This section covers the likelihood of individuals testing positive for coronavirus (COVID-19) from nose and throat swabs in England, from 25 February to 16 May 2021, by self-reported disability status. The time period considered in this analysis reflects a period of relatively low infection levels in England and is prior to notable increases of the Delta variant of COVID-19 being identified within the survey. The analysis presented here updates the previously published analysis from 1 September 2020 to 28 February 2021, released in March 2021.

In this article, a person is considered disabled if they have a self-reported long-standing illness, condition or impairment, which causes difficulty with day-to-day activities. This definition is consistent with the Equality Act 2010 and the Government Statistical Service (GSS) harmonised definition.

In this analysis, the reference group, those who are referred to as non-disabled, is made up of individuals who either responded "No" to having a long-term health condition or who responded "Yes" but reported the long-term health condition did not reduce their ability to carry out day-to-day activities. The group referred to as "disabled people – limited a little" is made up of individuals who answered "Yes" to having a long-term health condition and reported that their condition reduced their ability to carry out their day-to-day activities a little, while the group referred to as "disabled people - limited a lot" also answered "Yes" and reported that their condition reduced their ability to carry out their day-to-day activities a lot. The distinction between limited a little and limited a lot is based solely on data from the survey and not inferred from any other information. Therefore, it only implies a difference based on self-reported activity restriction.

Where participants self-reported that their long-term health condition had a different level of impact on their daily activities at different dates during the study period, the highest level of restrictions on activity was taken¹. For example, if a respondent reported that their health condition had a little impact on their day-to-day life at one point in the study and a lot of impact at another, they would be placed in the category of "disabled people – limited a lot".

For more information on the questions used in our analysis, please see our latest participant questionnaire.

This analysis is based on data from participants aged 18 to 80 years in England, from 25 February to 16 May 2021 and is presented by self-reported disability.

Likelihood of testing positive at any time during this period, is based on a logistic regression model accounting for ethnicity, household size, multigenerational household, sex, Index of Multiple Deprivation rank², age over time, region, urban or rural status and calendar time. 

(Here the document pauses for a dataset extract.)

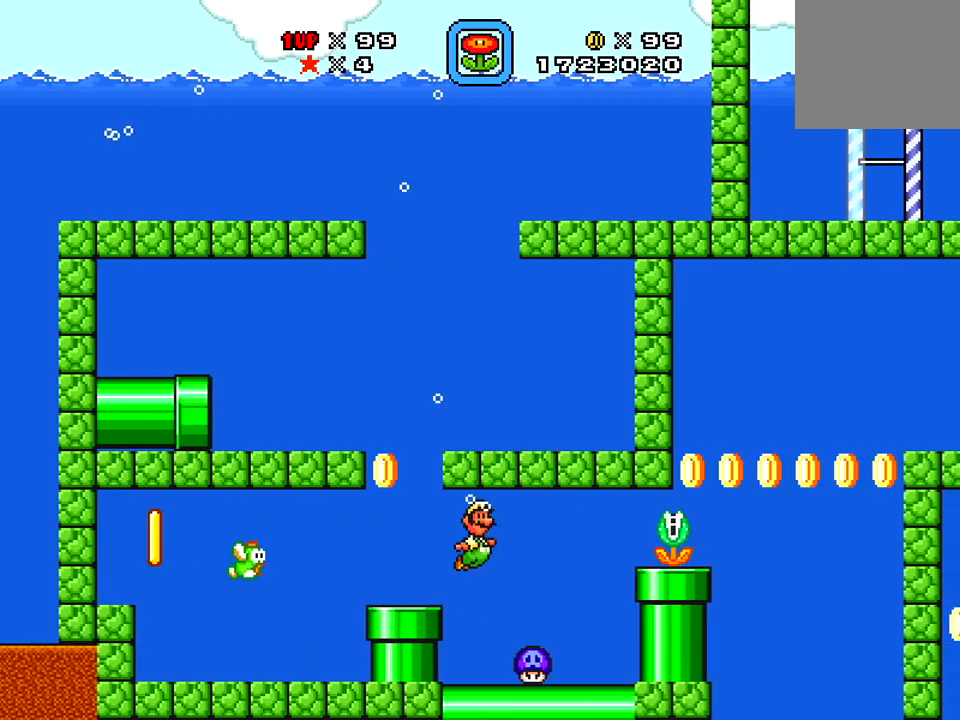
{"buttons": ["DPAD_RIGHT"], "right_stick": "center", "events": []}
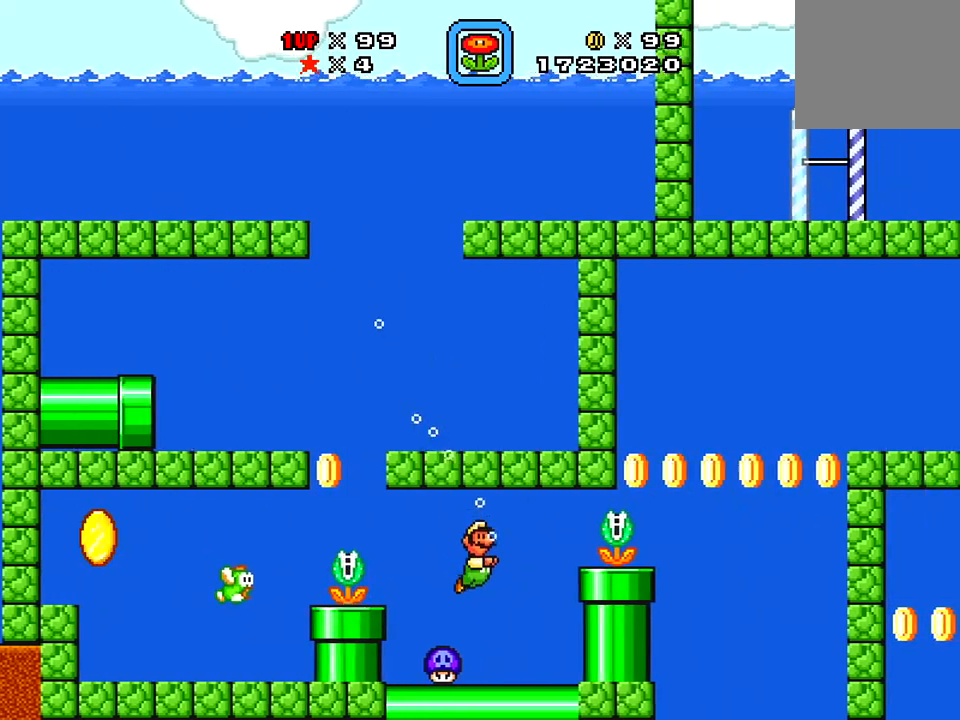
{"buttons": ["DPAD_RIGHT"], "right_stick": "center", "events": [[117, "A", "down"], [217, "A", "up"], [317, "A", "down"], [484, "A", "up"]]}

The methodology has been adjusted slightly from that used to produce similar estimates for the time period 1 September 2020 to 28 February 2021, which were published in our article on the 25 March 2021. This is because of lower positivity levels in the time period considered by this bulletin. In the analysis presented here we model all regions together rather than each region separately, which was possible when infection levels were higher. However, the impact of this change is very small and similar results are produced.

It is important to note that when attributing risk of testing positive for COVID-19 to self-reported disability status, a broader range of factors beyond those considered in this statistical model could also contribute to likelihood of testing positive. Transmission is complex, and caution must be applied in over-simplifying the findings. Evidence from a range of studies needs to be synthesised to understand the complexity of transmission. This analysis is a contribution to the important and growing understanding of risks associated with testing positive for COVID-19. 

Interpreting the chart

Results are presented as odds ratios. When a characteristic (for example, being limited a lot by a disability) has an odds ratio of one, this means that there is neither an increase nor a decrease in the likelihood of infection compared with a reference category (for example, being a non-disabled person).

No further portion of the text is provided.